1. Field of the Invention
The present invention pertains to the art of cooking appliances and, more particularly, a cooking appliance including a forced-air convection system having a partitioned duct assembly adapted to mix a plurality of air flows within the appliance.
2. Discussion of the Prior Art
In general, cooking appliances that perform a cooking process using a forced air convection air flow are known. Typically, forced air convection systems direct a heated air flow into an oven cavity. In operation, the heated air flow circulates about the oven cavity and impinges upon the food item to perform the cooking process. Of the many design considerations that must be accounted for when designing forced air systems, ventilation is perhaps the most important.
There are two key factors to be considered in the design of an oven ventilation system. The first is the volumetric flow rate of a re-circulating air flow. If the air flow rate is too high, cooking performance is compromised and, in addition, the time required to pre-heat the oven is increased. The higher the flow rate, the more difficult it is to transfer thermal energy into the air flow to raise the temperature of the convection air stream. Accordingly, the prior art is replete with examples of forced air convection ovens requiring secondary heating systems. Additional heating elements are often placed either below or in a bottom portion of the oven cavity to serve as an additional heat source for raising the temperature of convection air streams to the appropriate level.
The second key factor in the design of a ventilation system is the conditioning of the exhaust air flow temperature. If the exhaust air flow is too hot, then ventilation components must be designed to prevent high temperatures from transferring to surrounding cabinetry or to other areas of the appliance or the kitchen. Also, an exhaust air flow that is maintained at too high a temperature will lower the efficiency of the oven by carrying off a portion of the heat required for cooking. Therefore, heat exiting the oven in the exhaust must be replaced in order to maintain an uniform cooking environment.
Alternatively, too low an exhaust air flow, and deposits begin to form on the surfaces of the ventilation system. During cooking, food byproducts in the form of fats, grease and the like enter the forced air flow. These byproducts can accumulate on the surfaces of the ventilation system and, in the presence of a low exhaust air flow, develop into smoke which could ultimately enter into kitchen areas. Accordingly, the ventilation system must be designed to reduce the amount of food byproducts entering the air flow such that the remainder can be easily carried from the system.
The prior art includes several examples of ventilation systems which attempt to mitigate the problems associated with the accumulation of food byproducts. In general, manufacturers have designed systems that maintain the byproducts solely within the cooking chamber. In this fashion, grease build-up in the ventilation system is minimized. However, these designs require shorter intervals between cleaning operations in order to maintain the thermal efficiency of the oven. Other designs require the incorporation of a catalyst material which serves to enhance the combustion of the byproducts. While the use of a catalyst can be effective, it adds to the overall cost of the appliance.

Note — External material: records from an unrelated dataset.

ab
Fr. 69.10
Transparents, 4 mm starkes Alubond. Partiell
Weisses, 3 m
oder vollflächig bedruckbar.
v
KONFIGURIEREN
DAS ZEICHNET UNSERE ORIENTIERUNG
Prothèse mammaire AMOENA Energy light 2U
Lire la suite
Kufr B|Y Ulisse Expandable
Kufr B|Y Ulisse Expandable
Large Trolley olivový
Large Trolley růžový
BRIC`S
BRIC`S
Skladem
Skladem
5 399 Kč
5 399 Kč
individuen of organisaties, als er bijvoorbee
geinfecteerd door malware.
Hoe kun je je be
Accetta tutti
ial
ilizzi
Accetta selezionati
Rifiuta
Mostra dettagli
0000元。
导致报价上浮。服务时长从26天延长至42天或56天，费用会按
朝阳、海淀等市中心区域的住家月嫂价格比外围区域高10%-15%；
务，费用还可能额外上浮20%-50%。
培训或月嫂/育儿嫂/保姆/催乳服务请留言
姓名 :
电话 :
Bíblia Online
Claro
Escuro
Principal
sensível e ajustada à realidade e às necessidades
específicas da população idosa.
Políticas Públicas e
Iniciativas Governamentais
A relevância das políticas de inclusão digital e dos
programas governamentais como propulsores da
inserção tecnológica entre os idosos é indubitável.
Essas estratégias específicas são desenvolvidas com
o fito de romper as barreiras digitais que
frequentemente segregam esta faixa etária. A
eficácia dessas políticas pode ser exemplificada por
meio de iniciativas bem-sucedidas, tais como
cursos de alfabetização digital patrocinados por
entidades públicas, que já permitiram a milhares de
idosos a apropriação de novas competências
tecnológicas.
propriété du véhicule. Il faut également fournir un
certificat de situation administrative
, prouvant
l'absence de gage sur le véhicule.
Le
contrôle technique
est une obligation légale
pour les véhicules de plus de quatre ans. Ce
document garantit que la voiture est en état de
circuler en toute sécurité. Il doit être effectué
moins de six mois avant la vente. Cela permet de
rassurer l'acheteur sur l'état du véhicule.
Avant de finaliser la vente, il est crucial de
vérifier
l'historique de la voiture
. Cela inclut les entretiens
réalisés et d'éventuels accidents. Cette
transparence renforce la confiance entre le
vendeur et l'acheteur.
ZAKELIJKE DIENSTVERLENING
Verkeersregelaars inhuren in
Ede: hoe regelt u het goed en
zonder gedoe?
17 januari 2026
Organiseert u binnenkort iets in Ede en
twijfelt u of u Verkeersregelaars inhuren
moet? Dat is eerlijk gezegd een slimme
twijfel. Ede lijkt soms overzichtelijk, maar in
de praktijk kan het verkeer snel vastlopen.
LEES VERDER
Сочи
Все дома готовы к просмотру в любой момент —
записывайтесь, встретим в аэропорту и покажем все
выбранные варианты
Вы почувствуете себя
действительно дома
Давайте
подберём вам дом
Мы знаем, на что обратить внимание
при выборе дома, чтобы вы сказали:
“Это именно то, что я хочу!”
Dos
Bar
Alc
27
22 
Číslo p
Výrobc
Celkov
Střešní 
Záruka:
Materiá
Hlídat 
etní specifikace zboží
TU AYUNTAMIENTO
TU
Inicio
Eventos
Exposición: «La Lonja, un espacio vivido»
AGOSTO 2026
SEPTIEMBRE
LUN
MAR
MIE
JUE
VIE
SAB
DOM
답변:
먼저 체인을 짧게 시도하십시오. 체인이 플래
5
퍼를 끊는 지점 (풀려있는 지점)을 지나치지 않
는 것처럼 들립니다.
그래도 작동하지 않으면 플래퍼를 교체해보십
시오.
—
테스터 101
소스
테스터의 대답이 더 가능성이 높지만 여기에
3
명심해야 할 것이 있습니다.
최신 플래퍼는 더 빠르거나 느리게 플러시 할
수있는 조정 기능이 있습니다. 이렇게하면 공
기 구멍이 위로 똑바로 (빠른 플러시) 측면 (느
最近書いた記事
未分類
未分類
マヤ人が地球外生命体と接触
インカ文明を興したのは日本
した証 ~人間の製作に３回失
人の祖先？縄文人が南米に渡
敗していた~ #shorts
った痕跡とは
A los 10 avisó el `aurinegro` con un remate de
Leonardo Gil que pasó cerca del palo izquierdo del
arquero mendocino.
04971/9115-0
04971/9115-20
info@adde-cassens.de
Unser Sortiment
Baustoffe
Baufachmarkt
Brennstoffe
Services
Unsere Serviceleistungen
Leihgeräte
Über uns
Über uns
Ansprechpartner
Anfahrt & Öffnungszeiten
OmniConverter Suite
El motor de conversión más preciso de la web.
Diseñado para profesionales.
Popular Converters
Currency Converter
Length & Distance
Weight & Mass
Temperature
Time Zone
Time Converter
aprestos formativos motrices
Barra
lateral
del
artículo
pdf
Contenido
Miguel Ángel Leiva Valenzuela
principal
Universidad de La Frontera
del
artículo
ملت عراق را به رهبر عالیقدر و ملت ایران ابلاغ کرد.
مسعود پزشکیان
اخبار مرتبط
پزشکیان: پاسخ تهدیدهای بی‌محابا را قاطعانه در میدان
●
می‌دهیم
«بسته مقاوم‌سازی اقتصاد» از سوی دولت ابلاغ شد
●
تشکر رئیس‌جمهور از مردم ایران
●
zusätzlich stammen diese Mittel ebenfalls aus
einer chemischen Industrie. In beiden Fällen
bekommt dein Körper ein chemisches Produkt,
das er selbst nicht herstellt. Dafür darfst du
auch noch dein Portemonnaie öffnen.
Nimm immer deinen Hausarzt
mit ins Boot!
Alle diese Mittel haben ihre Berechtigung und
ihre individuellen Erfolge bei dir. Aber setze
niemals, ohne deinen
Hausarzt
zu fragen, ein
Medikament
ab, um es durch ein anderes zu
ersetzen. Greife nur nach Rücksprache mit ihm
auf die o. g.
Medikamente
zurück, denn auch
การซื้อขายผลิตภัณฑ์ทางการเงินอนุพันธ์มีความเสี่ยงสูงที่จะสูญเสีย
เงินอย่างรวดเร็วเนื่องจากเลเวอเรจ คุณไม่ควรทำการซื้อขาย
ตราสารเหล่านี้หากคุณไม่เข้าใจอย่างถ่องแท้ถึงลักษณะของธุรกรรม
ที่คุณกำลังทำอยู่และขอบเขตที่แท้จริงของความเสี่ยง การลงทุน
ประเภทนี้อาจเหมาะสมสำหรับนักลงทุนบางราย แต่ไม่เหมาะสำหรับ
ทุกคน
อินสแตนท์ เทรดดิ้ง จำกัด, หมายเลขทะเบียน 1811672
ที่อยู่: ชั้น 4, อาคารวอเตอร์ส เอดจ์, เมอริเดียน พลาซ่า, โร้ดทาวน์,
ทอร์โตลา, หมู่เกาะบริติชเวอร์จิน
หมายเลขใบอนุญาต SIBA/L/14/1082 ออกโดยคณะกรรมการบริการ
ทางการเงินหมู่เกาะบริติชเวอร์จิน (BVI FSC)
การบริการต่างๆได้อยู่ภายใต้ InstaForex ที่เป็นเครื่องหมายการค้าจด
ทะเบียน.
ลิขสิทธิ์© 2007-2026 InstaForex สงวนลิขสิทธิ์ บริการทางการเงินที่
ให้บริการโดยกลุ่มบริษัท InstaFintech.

Accordingly, there exists a need in the art for a cooking appliance including a forced air convection venting system that will enable a more efficient thermal transfer between heating components and the air flow.
Particularly, there exist a need for a ventilation system that can reduce the air flow rate and, in addition, condition the temperature of the exhaust air flow.
The present invention is directed to a cooking appliance including an oven cavity and a forced air convection system having a convection fan, a heating element and a duct assembly. Specifically, the duct assembly includes an oven air inlet portion and an incoming air inlet portion. The oven air inlet portion is partitioned into first and second compartments adapted to receive both an incoming and oven air flows.
In accordance with a preferred form of the invention, the cooking appliance performs a convective cooking process through operation of the fan assembly at a convection fan speed. In this manner, oven and incoming air flows are combined in the first compartment prior to being passed into the forced air convection system and over the heating element to establish a heated, convective air flow. At this point, the heated air flow is introduced into the oven cavity. Similarly, the oven and incoming air flows are combined in the second compartment to form a tempered exhaust air flow which is subsequently carried from the cooking appliance through associated exhaust ducting.
In a preferred form of the invention, the first compartment is constituted by ⅔ the overall cross-sectional area of the duct assembly and the second compartment by the remaining one third. In this manner, a controlled, mixed product of the oven and incoming air flows moderates the temperature of the incoming air while, at the same time, maximizing the volume of air passing over the heating element. With this arrangement, the presence of smoke and smoke generating byproducts are substantially eliminated from the oven air flow without the need for a catalyst.
In further accordance with the preferred embodiment, the cooking appliance of the present invention includes a convection baking function. Specifically, in a bake mode, the convection fan is operated at less than half the normal convection cooking speed to enhance the overall thermal conductivity between the heating element and the recirculating air flow. Most preferably, the convection fan is operated at approximately one-quarter the convection fan speed such that a uniform heating environment is established within the oven cavity. In this manner, a food item can undergo a baking process without being exposed to the higher speed air typically associated with convection cooking. This arrangement eliminates the requirement for an additional baking element, typically arranged either on or below a lower portion of the oven cavity.